Bares e restaurantes dizem que programa MisterChef abre brecha à sonegação; fabricante nega possibilidade e vê mau uso por comerciantes

Comerciantes relatam ter recebido até treinamento de revenda para driblar o fisco usando uma função criada para vendas com caixa dois

FÁTIMA FERNANDES
CLAUDIA ROLLI
DA REPORTAGEM LOCAL

Um dos softwares mais usados em bares e restaurantes do Brasil é suspeito de ser utilizado para ocultar parte da receita e sonegar imposto.
Donos de bares e restaurantes de São Paulo relataram à Folha que o programa MisterChef permite aos comerciantes registrarem vendas de duas formas diferentes: uma na função chamada de on-line (que obriga emissão de nota fiscal) e outra na off-line (que permitiria esconder parte da receita).
O MisterChef é produzido pela Bematech, líder do setor de automação comercial no país. A empresa nega que o programa abra brechas para a sonegação e atribui possíveis irregularidades ao mau uso do software pelos comerciantes e à má orientação pelas revendas.
A Folha apurou com donos de estabelecimentos e revendedoras autorizadas do software que, no modo on-line, o comerciante registra o que quer declarar ao fisco -vendas com cartão e, quando o consumidor exige, a nota fiscal paulista (com CPF na nota). Neste caso, a nota fiscal é emitida pelo ECF (emissor de cupom fiscal), uma impressora fiscal lacrada. E os dados da venda ficam na memória do ECF.
As vendas pagas em dinheiro e cheque são registradas na função PED (processamento eletrônico de dados) -chamada de off-line. A impressora usada nesse caso não tem lacre nem memória e emite a nota fiscal comum.

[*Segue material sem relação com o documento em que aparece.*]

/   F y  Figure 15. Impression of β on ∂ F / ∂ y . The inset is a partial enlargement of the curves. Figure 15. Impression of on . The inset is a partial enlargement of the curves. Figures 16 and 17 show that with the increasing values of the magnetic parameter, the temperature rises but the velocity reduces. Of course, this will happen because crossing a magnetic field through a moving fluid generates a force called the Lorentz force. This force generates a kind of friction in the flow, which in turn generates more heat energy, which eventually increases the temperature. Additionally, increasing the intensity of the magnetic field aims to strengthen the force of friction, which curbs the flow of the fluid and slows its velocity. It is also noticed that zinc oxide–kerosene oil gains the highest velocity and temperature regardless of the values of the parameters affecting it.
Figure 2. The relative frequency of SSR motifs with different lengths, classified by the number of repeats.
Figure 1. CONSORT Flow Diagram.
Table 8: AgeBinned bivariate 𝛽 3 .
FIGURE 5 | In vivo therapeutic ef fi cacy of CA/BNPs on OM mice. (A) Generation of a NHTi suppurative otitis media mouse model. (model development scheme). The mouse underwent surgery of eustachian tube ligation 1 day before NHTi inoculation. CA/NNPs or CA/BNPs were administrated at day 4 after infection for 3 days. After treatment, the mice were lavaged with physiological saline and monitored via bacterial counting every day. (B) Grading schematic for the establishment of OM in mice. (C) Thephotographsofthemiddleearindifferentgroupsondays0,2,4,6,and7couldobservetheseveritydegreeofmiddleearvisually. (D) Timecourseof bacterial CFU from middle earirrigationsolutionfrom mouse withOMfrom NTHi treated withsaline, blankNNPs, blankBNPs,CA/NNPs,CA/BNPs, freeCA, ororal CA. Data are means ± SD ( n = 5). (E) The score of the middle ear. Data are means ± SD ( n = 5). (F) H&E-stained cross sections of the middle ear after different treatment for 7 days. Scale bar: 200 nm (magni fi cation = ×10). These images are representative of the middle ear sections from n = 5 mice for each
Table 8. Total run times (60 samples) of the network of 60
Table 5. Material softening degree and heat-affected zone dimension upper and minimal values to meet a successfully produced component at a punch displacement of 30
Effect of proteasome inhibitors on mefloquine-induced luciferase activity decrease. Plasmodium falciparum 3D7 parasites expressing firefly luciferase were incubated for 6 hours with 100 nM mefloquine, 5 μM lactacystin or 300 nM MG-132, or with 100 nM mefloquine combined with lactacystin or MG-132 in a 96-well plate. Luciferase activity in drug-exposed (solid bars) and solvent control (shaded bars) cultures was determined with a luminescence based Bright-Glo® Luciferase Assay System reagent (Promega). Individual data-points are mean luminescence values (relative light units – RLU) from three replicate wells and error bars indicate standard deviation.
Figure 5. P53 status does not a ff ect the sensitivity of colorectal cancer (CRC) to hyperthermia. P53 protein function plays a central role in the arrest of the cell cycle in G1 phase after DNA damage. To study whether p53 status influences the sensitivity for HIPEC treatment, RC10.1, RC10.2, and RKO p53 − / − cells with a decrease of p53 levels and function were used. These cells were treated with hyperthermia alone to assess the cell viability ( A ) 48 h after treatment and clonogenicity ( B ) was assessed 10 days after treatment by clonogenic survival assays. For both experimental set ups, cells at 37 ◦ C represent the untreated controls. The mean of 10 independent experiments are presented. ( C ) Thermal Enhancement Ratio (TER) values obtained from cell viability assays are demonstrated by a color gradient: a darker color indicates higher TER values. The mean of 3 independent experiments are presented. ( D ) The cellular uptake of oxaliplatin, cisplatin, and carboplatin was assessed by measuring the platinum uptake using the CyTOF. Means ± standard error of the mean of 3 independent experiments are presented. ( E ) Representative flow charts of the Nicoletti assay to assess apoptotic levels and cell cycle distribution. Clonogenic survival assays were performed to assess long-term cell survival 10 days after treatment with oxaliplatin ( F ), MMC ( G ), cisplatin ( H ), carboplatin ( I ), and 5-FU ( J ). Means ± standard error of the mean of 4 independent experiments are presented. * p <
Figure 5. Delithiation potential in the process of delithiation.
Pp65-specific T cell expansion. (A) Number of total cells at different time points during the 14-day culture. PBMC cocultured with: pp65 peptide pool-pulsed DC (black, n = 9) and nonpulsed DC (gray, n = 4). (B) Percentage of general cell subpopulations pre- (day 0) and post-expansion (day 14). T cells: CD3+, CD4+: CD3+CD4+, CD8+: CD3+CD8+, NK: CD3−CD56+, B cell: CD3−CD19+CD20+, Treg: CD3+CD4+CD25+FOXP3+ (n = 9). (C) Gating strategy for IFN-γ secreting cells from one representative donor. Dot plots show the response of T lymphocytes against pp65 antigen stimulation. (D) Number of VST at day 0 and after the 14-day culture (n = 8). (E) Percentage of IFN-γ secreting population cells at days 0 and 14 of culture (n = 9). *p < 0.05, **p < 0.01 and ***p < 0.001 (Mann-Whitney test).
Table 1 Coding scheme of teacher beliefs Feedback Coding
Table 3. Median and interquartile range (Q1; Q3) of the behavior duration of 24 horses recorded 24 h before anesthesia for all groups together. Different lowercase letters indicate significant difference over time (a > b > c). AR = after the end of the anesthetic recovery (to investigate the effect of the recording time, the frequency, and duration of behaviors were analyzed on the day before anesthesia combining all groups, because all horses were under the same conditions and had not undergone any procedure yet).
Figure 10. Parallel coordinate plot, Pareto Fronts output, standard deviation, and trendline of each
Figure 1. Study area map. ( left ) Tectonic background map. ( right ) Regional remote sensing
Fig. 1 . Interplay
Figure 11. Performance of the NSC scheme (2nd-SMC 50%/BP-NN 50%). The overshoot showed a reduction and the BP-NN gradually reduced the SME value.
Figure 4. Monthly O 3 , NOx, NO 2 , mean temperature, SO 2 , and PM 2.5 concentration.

Por isso, abre brecha para a sonegação, afirmam os comerciantes.
A Secretaria da Fazenda paulista já investiga fraudes em softwares usados por bares e restaurantes. Até agora, já foram feitos 14 autos de infração, somando R$ 11,3 milhões.
Segundo o fisco, o comerciante paulista pode usar a função off-line -desde que esteja autorizado a trabalhar apenas com nota fiscal comum e envie regularmente essas informações ao fisco. "O que não se pode fazer é usar alternadamente as funções ECF e PED. Isso não é permitido. E pode significar o uso de caixa dois", diz Antônio Carlos de Moura Campos, diretor-adjunto da Diretoria Executiva da Administração Tributária da Fazenda paulista.

Bares e restaurantes
"Soubemos desse sistema que possibilita sonegar ICMS quando fomos a uma feira do setor de alimentação para comprar o MisterChef e equipamentos", diz B.G., dono de bar que comprou o software e aparelhos de uma revenda autorizada por cerca de R$ 12,5 mil.
"Outra empresa me ofereceu software e equipamentos, sem a possibilidade de sonegar, por R$ 24 mil. Optamos pelo menor preço." B.G. afirma ter recebido treinamento da revenda para driblar o fisco.
"Revendedoras e instaladoras desse software disseram que era possível esconder uma parte da venda na função PED, e não na função ECF", diz G.W., dono de um restaurante.
Funcionários de três revendedoras do software -Automação 2000, A Nacional e Personal Info, que constam no site do MisterChef-, confirmaram à Folha a possibilidade de ocultar vendas com o software.
Um funcionário da Automação, questionado sobre o que pode acontecer se o dono do bar for flagrado por fiscais, respondeu: "Pode até pedir ajuda para a gente [com o fiscal] para auxiliarmos em alguma coisa [sem detalhar o tipo de ajuda]. Mas não podemos ser responsabilizados [pela sonegação]".
"O que é pago com cartão de crédito ou de débito não tem jeito", disse um funcionário da A Nacional ao explicar que o faturamento pode ser ocultado.